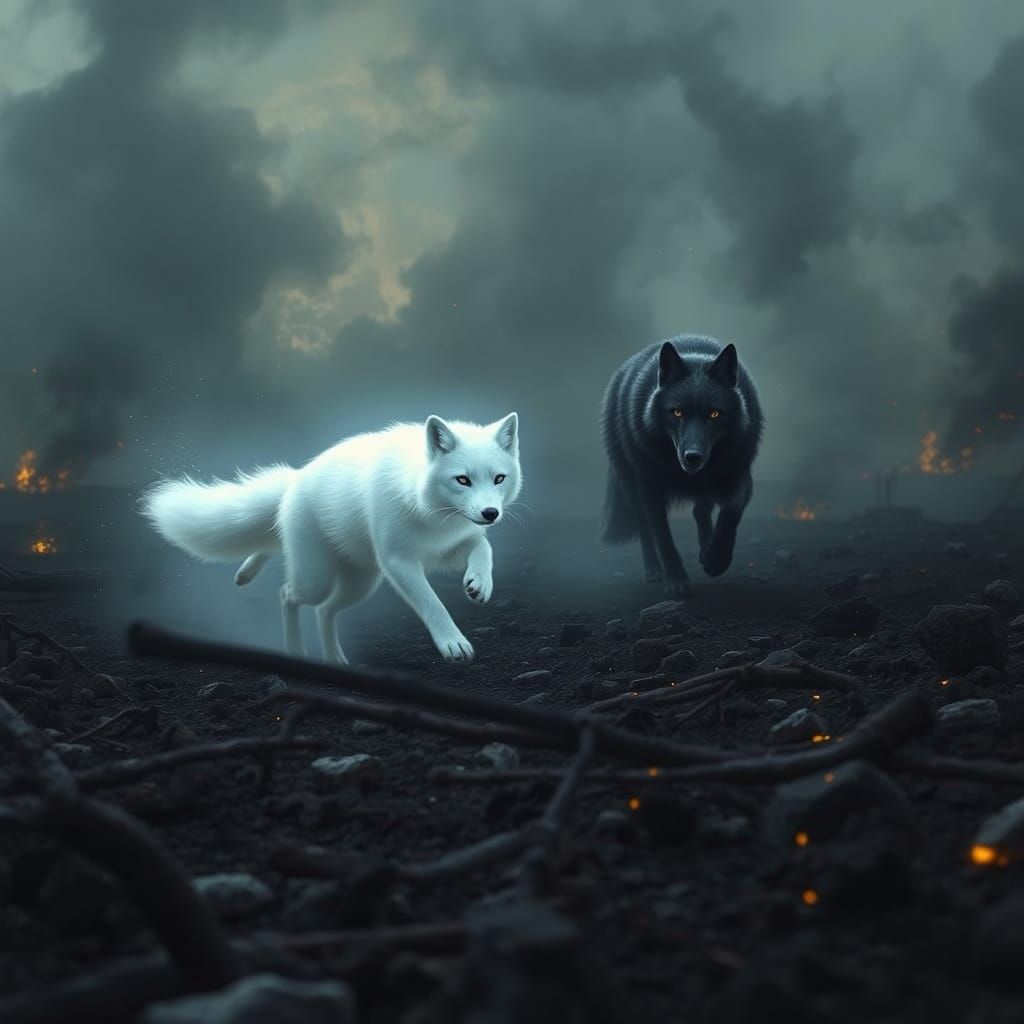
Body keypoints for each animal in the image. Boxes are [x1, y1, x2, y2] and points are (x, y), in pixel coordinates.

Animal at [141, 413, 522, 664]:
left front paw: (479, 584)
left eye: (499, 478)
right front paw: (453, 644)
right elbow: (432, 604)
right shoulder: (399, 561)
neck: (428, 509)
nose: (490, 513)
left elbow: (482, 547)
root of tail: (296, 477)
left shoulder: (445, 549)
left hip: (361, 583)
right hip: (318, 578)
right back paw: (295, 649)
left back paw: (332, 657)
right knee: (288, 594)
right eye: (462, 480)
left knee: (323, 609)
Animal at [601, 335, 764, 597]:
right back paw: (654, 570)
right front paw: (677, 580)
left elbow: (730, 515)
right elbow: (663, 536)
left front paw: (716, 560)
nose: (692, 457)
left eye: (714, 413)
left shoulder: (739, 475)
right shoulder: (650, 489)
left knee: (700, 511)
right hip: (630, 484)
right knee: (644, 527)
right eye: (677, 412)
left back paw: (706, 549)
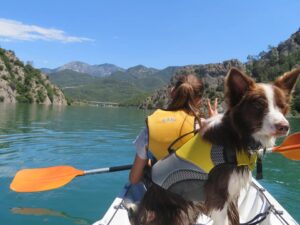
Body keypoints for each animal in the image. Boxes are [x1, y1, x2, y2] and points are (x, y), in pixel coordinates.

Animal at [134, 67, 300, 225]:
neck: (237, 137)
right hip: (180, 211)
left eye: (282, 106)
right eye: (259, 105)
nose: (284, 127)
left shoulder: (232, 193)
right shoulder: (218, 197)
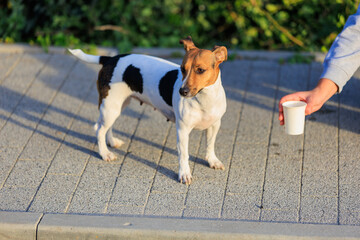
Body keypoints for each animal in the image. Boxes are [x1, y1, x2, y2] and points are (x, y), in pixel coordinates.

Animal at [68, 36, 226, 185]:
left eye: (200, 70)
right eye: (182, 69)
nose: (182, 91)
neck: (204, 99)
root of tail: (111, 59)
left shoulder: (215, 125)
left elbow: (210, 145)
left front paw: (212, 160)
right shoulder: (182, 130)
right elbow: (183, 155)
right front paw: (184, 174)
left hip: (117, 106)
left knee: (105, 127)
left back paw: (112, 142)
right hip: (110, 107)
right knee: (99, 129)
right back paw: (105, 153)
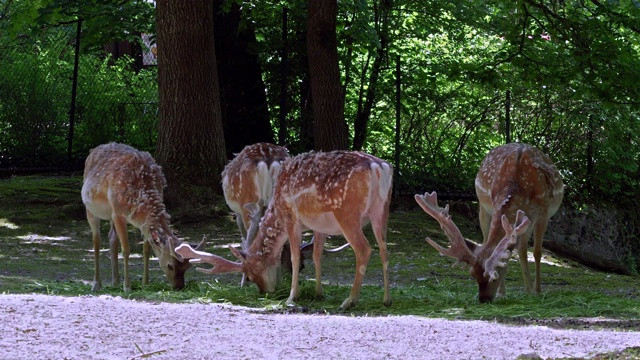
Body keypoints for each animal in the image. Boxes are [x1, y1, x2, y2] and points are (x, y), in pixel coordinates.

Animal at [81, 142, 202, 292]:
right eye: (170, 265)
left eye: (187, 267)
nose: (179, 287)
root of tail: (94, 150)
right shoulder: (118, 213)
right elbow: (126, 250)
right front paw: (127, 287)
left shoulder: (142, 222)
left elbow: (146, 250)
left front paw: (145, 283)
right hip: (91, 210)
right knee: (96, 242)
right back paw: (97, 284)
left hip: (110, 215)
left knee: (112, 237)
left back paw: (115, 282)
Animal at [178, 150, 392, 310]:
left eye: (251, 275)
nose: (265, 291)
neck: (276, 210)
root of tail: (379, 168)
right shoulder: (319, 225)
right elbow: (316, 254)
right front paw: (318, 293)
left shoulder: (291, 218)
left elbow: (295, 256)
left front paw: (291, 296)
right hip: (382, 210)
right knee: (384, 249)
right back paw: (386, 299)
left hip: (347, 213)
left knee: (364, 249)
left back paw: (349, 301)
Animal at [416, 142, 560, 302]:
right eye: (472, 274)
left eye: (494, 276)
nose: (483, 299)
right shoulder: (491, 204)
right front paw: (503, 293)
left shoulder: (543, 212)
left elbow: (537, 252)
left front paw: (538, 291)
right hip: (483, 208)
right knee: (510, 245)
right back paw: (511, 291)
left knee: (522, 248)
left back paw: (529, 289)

•••

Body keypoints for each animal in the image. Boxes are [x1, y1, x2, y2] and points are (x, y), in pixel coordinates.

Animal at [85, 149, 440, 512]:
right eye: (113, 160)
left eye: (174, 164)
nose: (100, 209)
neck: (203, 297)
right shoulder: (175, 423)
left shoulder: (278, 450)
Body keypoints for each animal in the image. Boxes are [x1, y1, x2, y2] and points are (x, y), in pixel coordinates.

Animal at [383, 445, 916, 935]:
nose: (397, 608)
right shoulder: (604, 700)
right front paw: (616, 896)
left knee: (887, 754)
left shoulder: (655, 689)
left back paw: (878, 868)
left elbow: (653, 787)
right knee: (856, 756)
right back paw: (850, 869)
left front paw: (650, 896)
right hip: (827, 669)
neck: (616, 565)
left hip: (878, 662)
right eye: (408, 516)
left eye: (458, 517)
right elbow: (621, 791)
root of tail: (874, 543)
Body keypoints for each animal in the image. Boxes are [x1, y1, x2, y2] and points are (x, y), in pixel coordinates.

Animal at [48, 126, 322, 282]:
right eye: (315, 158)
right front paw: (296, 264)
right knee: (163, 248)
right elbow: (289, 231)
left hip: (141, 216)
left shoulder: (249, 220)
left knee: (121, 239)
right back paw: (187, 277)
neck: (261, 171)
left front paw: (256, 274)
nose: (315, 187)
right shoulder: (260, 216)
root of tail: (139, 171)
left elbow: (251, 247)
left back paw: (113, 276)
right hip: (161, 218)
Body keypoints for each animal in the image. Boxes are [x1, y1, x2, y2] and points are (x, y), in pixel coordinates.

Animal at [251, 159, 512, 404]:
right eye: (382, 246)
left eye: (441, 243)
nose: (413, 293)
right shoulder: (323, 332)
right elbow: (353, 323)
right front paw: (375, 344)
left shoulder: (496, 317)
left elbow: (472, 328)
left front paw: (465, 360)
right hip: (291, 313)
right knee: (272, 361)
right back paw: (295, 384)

•••

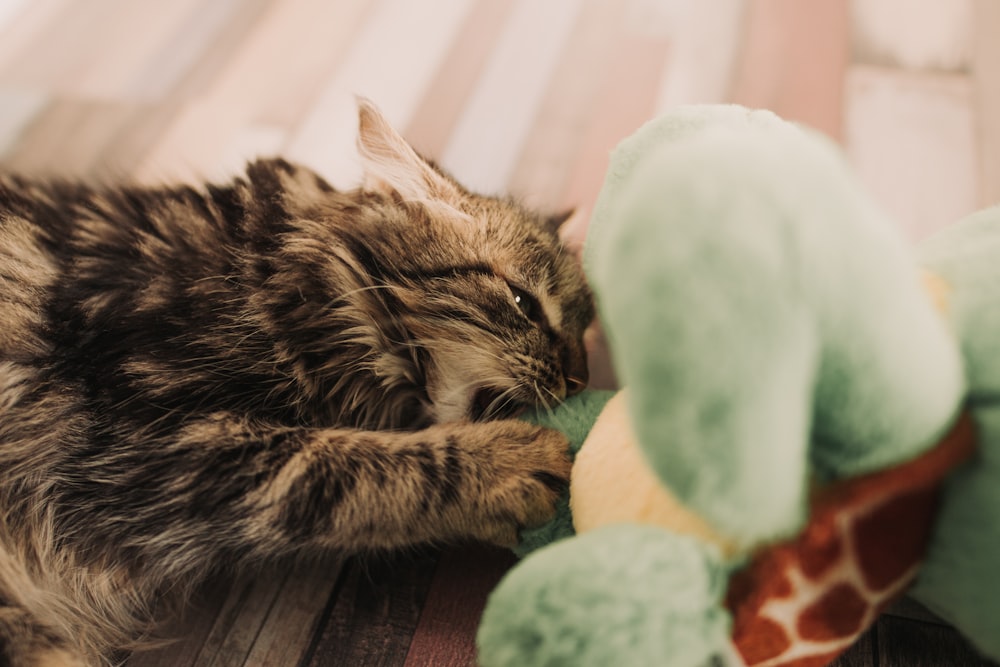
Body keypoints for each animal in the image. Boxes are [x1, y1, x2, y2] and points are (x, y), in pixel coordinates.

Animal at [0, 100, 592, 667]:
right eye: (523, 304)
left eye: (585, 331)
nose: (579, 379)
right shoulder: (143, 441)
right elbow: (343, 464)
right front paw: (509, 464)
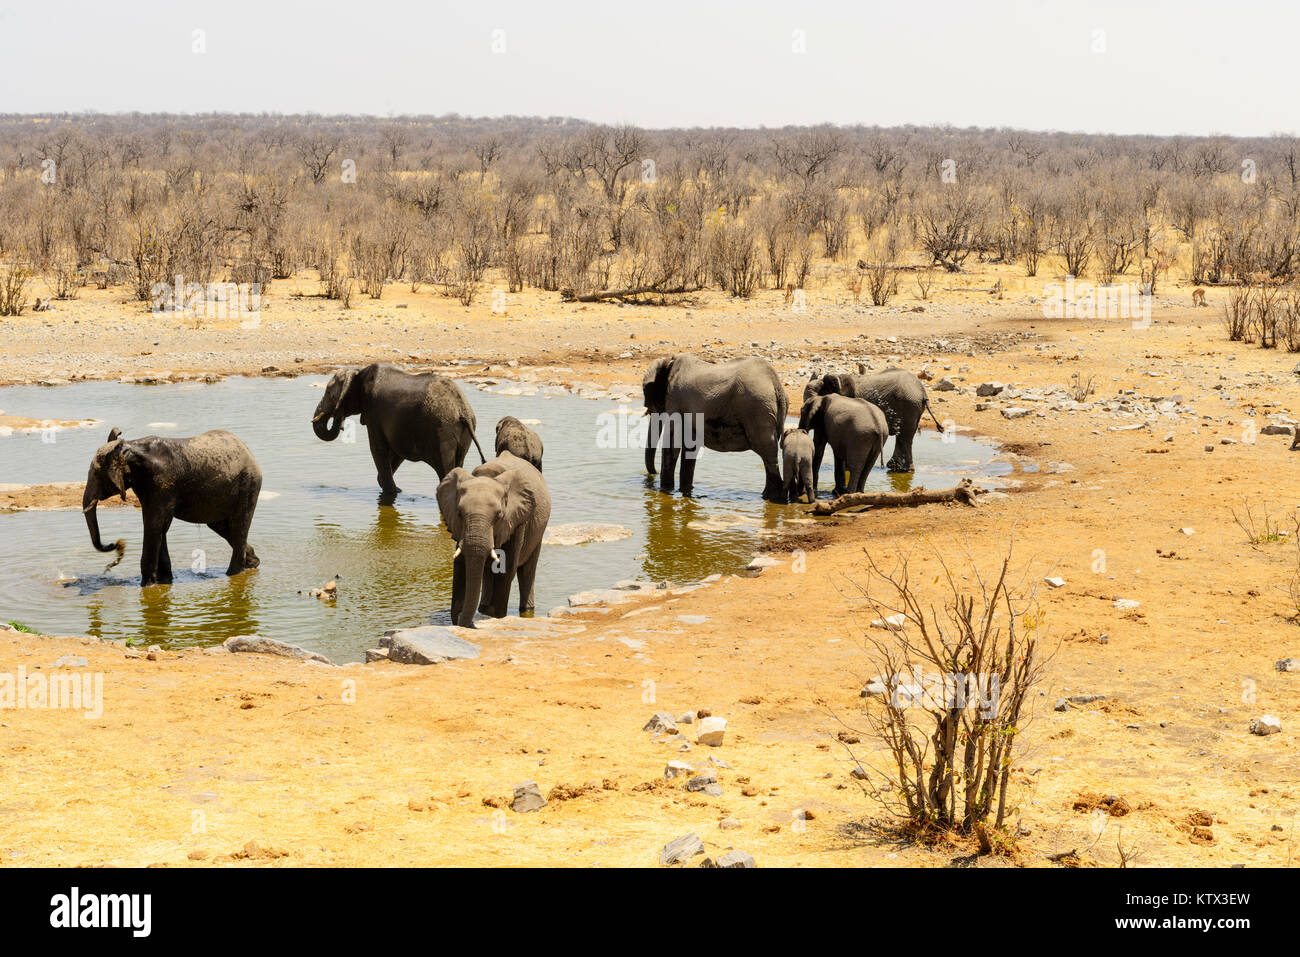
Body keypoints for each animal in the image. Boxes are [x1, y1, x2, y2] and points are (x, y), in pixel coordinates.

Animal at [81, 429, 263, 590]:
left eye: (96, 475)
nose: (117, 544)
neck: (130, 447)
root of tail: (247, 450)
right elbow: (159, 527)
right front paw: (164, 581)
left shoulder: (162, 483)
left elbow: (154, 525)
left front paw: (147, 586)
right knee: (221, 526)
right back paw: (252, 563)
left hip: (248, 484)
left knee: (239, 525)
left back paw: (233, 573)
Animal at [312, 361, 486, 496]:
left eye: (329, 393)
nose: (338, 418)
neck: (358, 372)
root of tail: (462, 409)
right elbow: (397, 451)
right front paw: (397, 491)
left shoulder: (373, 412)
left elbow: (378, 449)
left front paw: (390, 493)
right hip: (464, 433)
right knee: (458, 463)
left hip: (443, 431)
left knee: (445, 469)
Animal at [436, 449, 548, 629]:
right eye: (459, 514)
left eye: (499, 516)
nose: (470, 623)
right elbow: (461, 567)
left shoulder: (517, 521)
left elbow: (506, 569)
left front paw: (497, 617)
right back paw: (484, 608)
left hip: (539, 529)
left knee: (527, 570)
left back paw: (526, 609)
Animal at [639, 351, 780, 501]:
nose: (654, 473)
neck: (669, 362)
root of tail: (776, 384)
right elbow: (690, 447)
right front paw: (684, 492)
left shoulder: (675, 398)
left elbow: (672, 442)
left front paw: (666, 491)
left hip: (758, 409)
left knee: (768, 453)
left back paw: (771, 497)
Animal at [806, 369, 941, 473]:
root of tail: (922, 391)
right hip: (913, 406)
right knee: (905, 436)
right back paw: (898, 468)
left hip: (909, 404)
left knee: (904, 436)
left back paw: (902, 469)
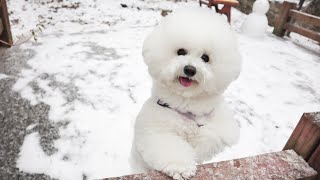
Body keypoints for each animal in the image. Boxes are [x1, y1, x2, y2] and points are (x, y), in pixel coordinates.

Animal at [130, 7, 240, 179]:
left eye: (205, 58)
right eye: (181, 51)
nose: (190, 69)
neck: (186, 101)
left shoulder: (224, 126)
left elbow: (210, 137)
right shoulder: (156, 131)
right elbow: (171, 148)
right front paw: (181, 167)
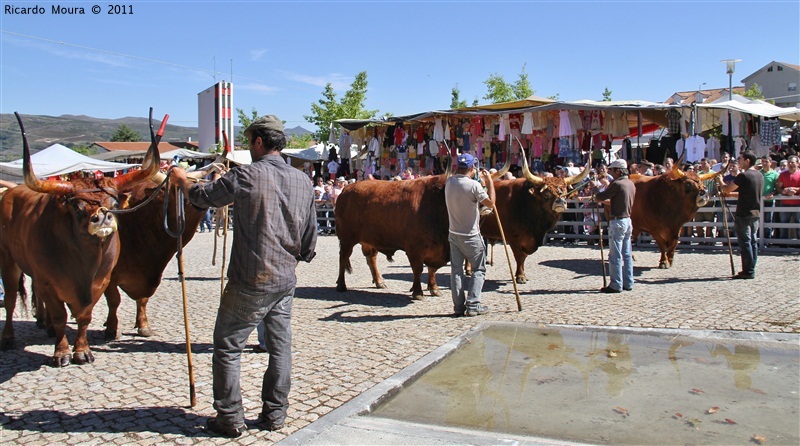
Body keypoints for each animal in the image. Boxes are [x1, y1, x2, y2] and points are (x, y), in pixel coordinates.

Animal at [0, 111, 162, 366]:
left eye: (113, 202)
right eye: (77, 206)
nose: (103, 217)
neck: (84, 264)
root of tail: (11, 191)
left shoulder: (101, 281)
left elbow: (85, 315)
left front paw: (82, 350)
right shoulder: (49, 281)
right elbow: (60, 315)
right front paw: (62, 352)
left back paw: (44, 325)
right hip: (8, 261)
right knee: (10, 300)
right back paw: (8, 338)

•••

(Exercise)
Taking the entries above, restate exactly those lines that fall between the line with "right eye: (77, 206)" and the line with "right back paw: (8, 338)", keeping both of those lines too.

(Exercise solution)
right eye: (77, 206)
nose: (103, 217)
neck: (84, 264)
root of tail: (11, 191)
left shoulder: (101, 281)
left elbow: (85, 315)
left front paw: (82, 350)
right shoulder: (49, 281)
right elbow: (60, 315)
right front paw: (62, 352)
left back paw: (44, 325)
right hip: (8, 261)
right knee: (10, 300)
right back paw: (8, 338)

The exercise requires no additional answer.